Die Mainz Athletics stehen in der Viertelfinalserie gegen die Hamburg Stealers mit 0:2 zurück. Nach den Niederlagen in Hamburg (3:8 und 3:5) braucht Mainz nun einen Heimsieg, um die Best-of-Five-Serie zu verlängern. Die ersten beiden Spiele haben jedoch gezeigt, dass die Athletics durchaus auf Augenhöhe mithalten können.

Der Serienstand wirkt deutlicher, als die Spiele tatsächlich waren. Mainz hat sich in beiden Partien genügend Möglichkeiten erarbeitet, um Hamburg stärker unter Druck zu setzen. Genau darin liegt vor Spiel drei die wichtigste Erkenntnis.
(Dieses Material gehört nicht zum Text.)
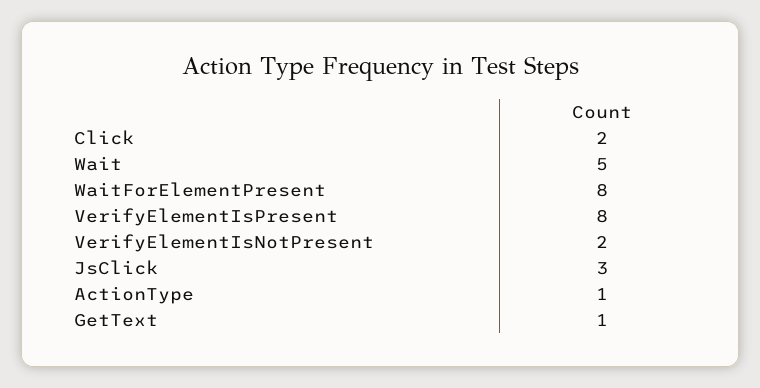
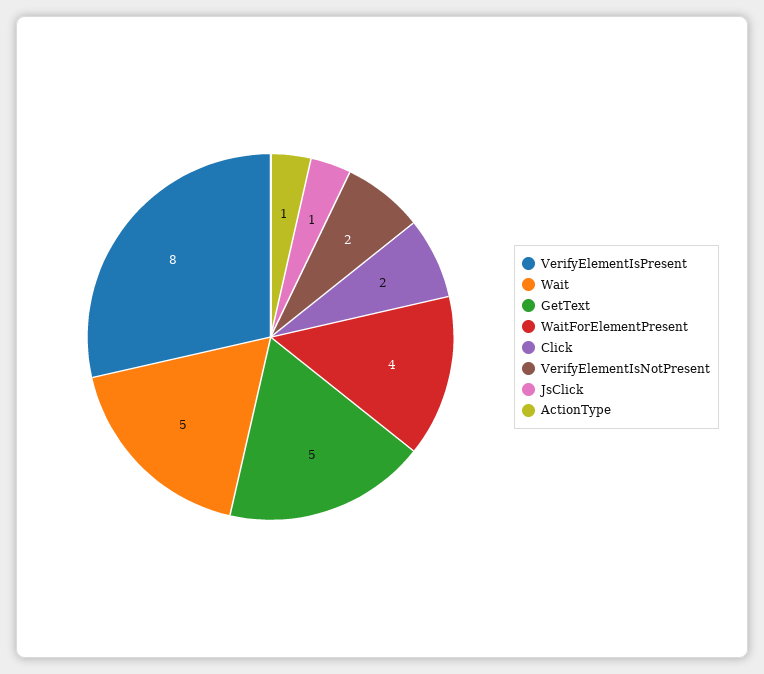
  {
    "Click": 2,
    "Wait": 5,
-   "WaitForElementPresent": 8,
+   "WaitForElementPresent": 4,
    "VerifyElementIsPresent": 8,
    "VerifyElementIsNotPresent": 2,
-   "JsClick": 3,
+   "JsClick": 1,
    "ActionType": 1,
-   "GetText": 1
+   "GetText": 5
  }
In Spiel eins sammelten die Athletics sechs Hits und acht Walks, erzielten daraus aber nur drei Runs. Mainz ließ zwölf Läufer auf Base zurück und nutzte lediglich eine von 15 Chancen mit Läufern in Scoring Position. Besonders ärgerlich: Nach zwei Innings führten die Athletics noch mit 2:0, ehe Hamburg die Partie durch einige starke Offensiv-Innings drehte.

Auch Spiel zwei war enger als das Endergebnis vermuten lässt. Nach einem schwierigen zweiten Inning lag Mainz zwar früh mit 0:5 zurück, hielt Hamburg danach aber komplett von der Anzeigetafel fern. Die Athletics kämpften sich zurück und verkürzten noch auf 3:5.

Die Zahlen verdeutlichen den Unterschied:

  • Mainz: 13 Hits und 13 Walks
  • Hamburg: 16 Hits und 18 Walks
  • Mainz bei RISP: 2 von 24

Die Athletics kommen also regelmäßig auf Base. Was bislang fehlt, ist der entscheidende Schlag in den wichtigen Momenten.

Hamburg bleibt extrem effizient

Die Stealers bestätigen die Form, die sie bereits während der Interleague-Runde ausgezeichnet hat. Spieler wie Max Tracey, Isaias Lucena Montero und Quinn Allen sorgen konstant für Druck im Lineup. Besonders Allen war in den ersten beiden Spielen ein wichtiger Faktor und produzierte mehrere entscheidende RBI.

Dabei war Hamburg nicht unbedingt deutlich überlegen, sondern vor allem effizienter. Die Stealers nutzten ihre Chancen konsequenter und machten aus vergleichbaren Situationen mehr Runs.

Positive Signale für Mainz

Sean Maple gehört bislang zu den stärksten Mainzer Schlagmännern der Serie. Der Infielder sammelte drei Hits, darunter drei Doubles, und erreichte regelmäßig die Bases.

Kevin Kotowski setzte ebenfalls Akzente. In Spiel eins gelangen ihm zwei Hits, darunter ein Triple sowie die beiden ersten Mainzer RBI der Serie. Auch als Pinch Hitter in Spiel zwei lieferte er erneut einen wichtigen Beitrag.

Dazu kommt Kevin Schnorbach, der in seinen ersten vier Innings der Serie keinen Run und keinen Hit zuließ.

Worauf es in Spiel drei ankommt

Die Athletics müssen ihre Spielweise nicht grundlegend verändern. Entscheidend werden drei Faktoren sein:

  • Weniger freie Bases für Hamburg. Die 18 abgegebenen Walks der ersten beiden Spiele sind gegen eine solche Offensive zu viel.
  • Bessere Chancenverwertung. Zwei erfolgreiche At-Bats bei 24 RISP-Situationen reichen in einer Playoff-Serie nicht aus.
  • Ein stabiler Start. Hamburg konnte in beiden Spielen früh Momentum aufbauen. Mainz muss diesmal vermeiden, einem frühen Rückstand hinterherzulaufen.

Die Serie lebt

Der Rückstand von 0:2 bedeutet, dass sich Mainz keinen weiteren Ausrutscher erlauben kann. Gleichzeitig haben die ersten beiden Spiele gezeigt, dass die Athletics keineswegs chancenlos sind. Mit einer sauberen Defensive, kontrolliertem Pitching und etwas mehr Konsequenz in den entscheidenden Situationen kann Mainz die Serie verkürzen und ein viertes Spiel erzwingen.

Die Aufgabe ist anspruchsvoll, aber die ersten beiden Duelle haben gezeigt: Der Abstand zwischen beiden Teams ist kleiner, als es der Serienstand vermuten lässt.